To control pests he sprayed Meen Amino Amilam (an organic homemade liquid manure made by composting fish waste with jaggery).

Mayazhagan and his friend Elango regularly visit traditional paddy festival in Thanjavur where they meet farmers from various parts of the State to exchange ideas. “It is an exhibition of traditional rice varieties. We don’t sell rice there but exchange varieties. This time I got two kg of Poongar rice. I planted the paddy in my farm and got a yield of 680 kg of rice. I have already distributed 120 kg of rice to different farmers and I am also planning to do only traditional variety,” he says.

Mayazhagan does not stop with this. He is also cultivating traditional millet variety and has sown kuthiraivali in his farm. “Millets have a longer shelf life for example Varagu’s shelf life is 12 years. People are using kuthiraivali as main ingredient to make payasam and even parotta,” he says.

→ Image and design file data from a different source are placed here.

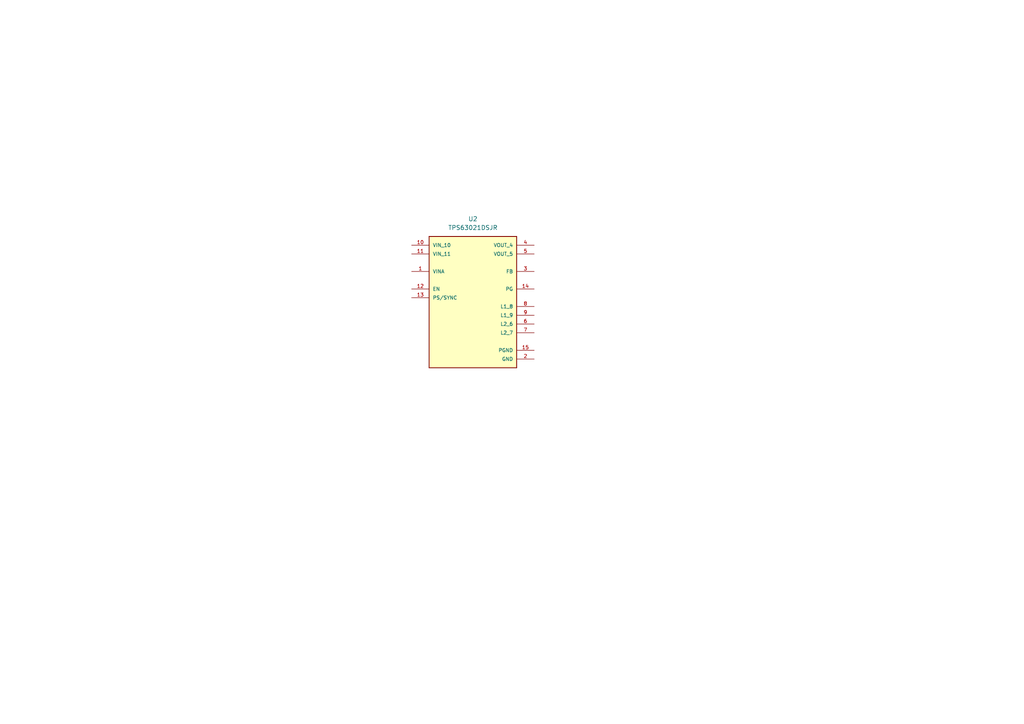
<source format=kicad_sch>
(kicad_sch
	(version 20250114)
	(generator "eeschema")
	(generator_version "9.0")
	(uuid "5dd53a1f-8332-4488-87a6-57584e4efda0")
	(paper "A4")
	
	(symbol
		(lib_id "TPS63021DSJR:TPS63021DSJR")
		(at 137.16 86.36 0)
		(unit 1)
		(exclude_from_sim no)
		(in_bom yes)
		(on_board yes)
		(dnp no)
		(fields_autoplaced yes)
		(uuid "84f01167-a65a-44f8-8e84-f0ceb1c6f688")
		(property "Reference" "U2"
			(at 137.16 63.5 0)
			(effects
				(font
					(size 1.27 1.27)
				)
			)
		)
		(property "Value" "TPS63021DSJR"
			(at 137.16 66.04 0)
			(effects
				(font
					(size 1.27 1.27)
				)
			)
		)
		(property "Footprint" "TPS63021DSJR:IC_TPS63021DSJR"
			(at 137.16 86.36 0)
			(effects
				(font
					(size 1.27 1.27)
				)
				(justify bottom)
				(hide yes)
			)
		)
		(property "Datasheet" ""
			(at 137.16 86.36 0)
			(effects
				(font
					(size 1.27 1.27)
				)
				(hide yes)
			)
		)
		(property "Description" ""
			(at 137.16 86.36 0)
			(effects
				(font
					(size 1.27 1.27)
				)
				(hide yes)
			)
		)
		(property "MFANUFACTURER" "Texas Instruments"
			(at 137.16 86.36 0)
			(effects
				(font
					(size 1.27 1.27)
				)
				(justify bottom)
				(hide yes)
			)
		)
		(property "MOUSER-PURCHASE-URL" "https://snapeda.com/shop?store=Mouser&id=296571"
			(at 137.16 86.36 0)
			(effects
				(font
					(size 1.27 1.27)
				)
				(justify bottom)
				(hide yes)
			)
		)
		(property "TEXAS_INSTRUMENTS-PURCHASE-URL" "https://snapeda.com/shop?store=Texas+Instruments&id=296571"
			(at 137.16 86.36 0)
			(effects
				(font
					(size 1.27 1.27)
				)
				(justify bottom)
				(hide yes)
			)
		)
		(property "PACKAGE" "VSON-14 Texas Instruments"
			(at 137.16 86.36 0)
			(effects
				(font
					(size 1.27 1.27)
				)
				(justify bottom)
				(hide yes)
			)
		)
		(property "PRICE" "None"
			(at 137.16 86.36 0)
			(effects
				(font
					(size 1.27 1.27)
				)
				(justify bottom)
				(hide yes)
			)
		)
		(property "STANDARD" "Manufacturer Recommendations"
			(at 137.16 86.36 0)
			(effects
				(font
					(size 1.27 1.27)
				)
				(justify bottom)
				(hide yes)
			)
		)
		(property "PARTREV" "I"
			(at 137.16 86.36 0)
			(effects
				(font
					(size 1.27 1.27)
				)
				(justify bottom)
				(hide yes)
			)
		)
		(property "MP" "TPS63021DSJR"
			(at 137.16 86.36 0)
			(effects
				(font
					(size 1.27 1.27)
				)
				(justify bottom)
				(hide yes)
			)
		)
		(property "DIGIKEY-PURCHASE-URL" "https://snapeda.com/shop?store=DigiKey&id=296571"
			(at 137.16 86.36 0)
			(effects
				(font
					(size 1.27 1.27)
				)
				(justify bottom)
				(hide yes)
			)
		)
		(property "MAXIMUM_PACKAGE_HEIGHT" "1.00mm"
			(at 137.16 86.36 0)
			(effects
				(font
					(size 1.27 1.27)
				)
				(justify bottom)
				(hide yes)
			)
		)
		(property "AVAILABILITY" "Good"
			(at 137.16 86.36 0)
			(effects
				(font
					(size 1.27 1.27)
				)
				(justify bottom)
				(hide yes)
			)
		)
		(property "DESCRIPTION" "High Efficiency Single Inductor Buck-Boost Converter with 4A Switch 14-VSON -40 to 85"
			(at 137.16 86.36 0)
			(effects
				(font
					(size 1.27 1.27)
				)
				(justify bottom)
				(hide yes)
			)
		)
		(pin "13"
			(uuid "ac25326e-4f06-40f7-8045-eba4651d7adf")
		)
		(pin "11"
			(uuid "3e19c370-8232-4fa2-8840-6e9f62ad701d")
		)
		(pin "1"
			(uuid "865350a2-42ac-4c97-81fd-f0f22508ca41")
		)
		(pin "10"
			(uuid "e17faee9-f996-4df1-b148-10fa4662f09d")
		)
		(pin "12"
			(uuid "e4704e50-d986-4748-9f76-a18b17d79767")
		)
		(pin "5"
			(uuid "a0ee4b79-32bc-4e7b-9be5-a4077436f209")
		)
		(pin "8"
			(uuid "a2f8a775-c609-4633-b727-4f19b66e260d")
		)
		(pin "3"
			(uuid "44a65ec7-604a-4d8e-b2d2-f27bdf9a3c9f")
		)
		(pin "6"
			(uuid "f202f758-faf4-4c8b-b801-2b08a66009d5")
		)
		(pin "4"
			(uuid "dae9b3c9-2aab-43a8-a75a-b6852c50862c")
		)
		(pin "7"
			(uuid "e3ee072e-c920-443f-8024-22fdb27fbc77")
		)
		(pin "2"
			(uuid "6e618b93-f0ee-4795-bbc4-5416a6d501c0")
		)
		(pin "9"
			(uuid "d8c89d9e-1a2f-4afa-afb8-2d2973fe0d79")
		)
		(pin "14"
			(uuid "5270e7f6-23f2-4f89-bd6b-49ce17fcb4ee")
		)
		(pin "15"
			(uuid "38c8d455-5b6c-4be8-b810-2c3fbf04f384")
		)
		(instances
			(project ""
				(path "/67de3bec-6c8a-4e66-9cf7-9a8a92865209/cf86a55d-acc8-4caf-ab66-6cf85c2a83fc/30853dec-b3a7-4736-8fff-7ca44480d990"
					(reference "U2")
					(unit 1)
				)
			)
		)
	)
)

</source>
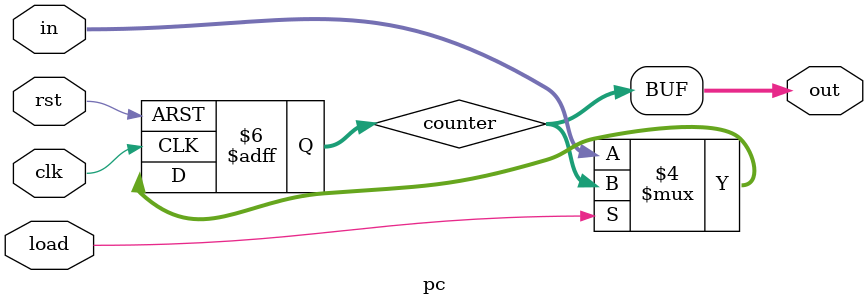
<source format=v>
module pc(clk,rst,load,in,out);
input clk,rst,load;
input [15:0] in;
output [15:0]out;
reg [15:0] counter;
always@(posedge clk,posedge rst)begin
	if(rst)begin
		counter=0;
	end
	else if(~load) begin
		counter=in;
	end
end
assign out = counter;
endmodule
</source>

Now his yield is like any other farmer using chemical fertilisers. “By using chemical fertilisers a farmer is risking his livelihood. One day or the other he will have to pay the price for jeopardising the fertility of the soil,” he says.

For seven kg of paddy Mayazhagan gets around 2,000 kg to 2,600 kg of rice in 120 days. “The only difference is that I have to work for 100 days to get this yield whereas farmers using chemical fertilisers spend less time on the field to get the same yield. But the only satisfaction I derive is that I am eating healthy food,” he says.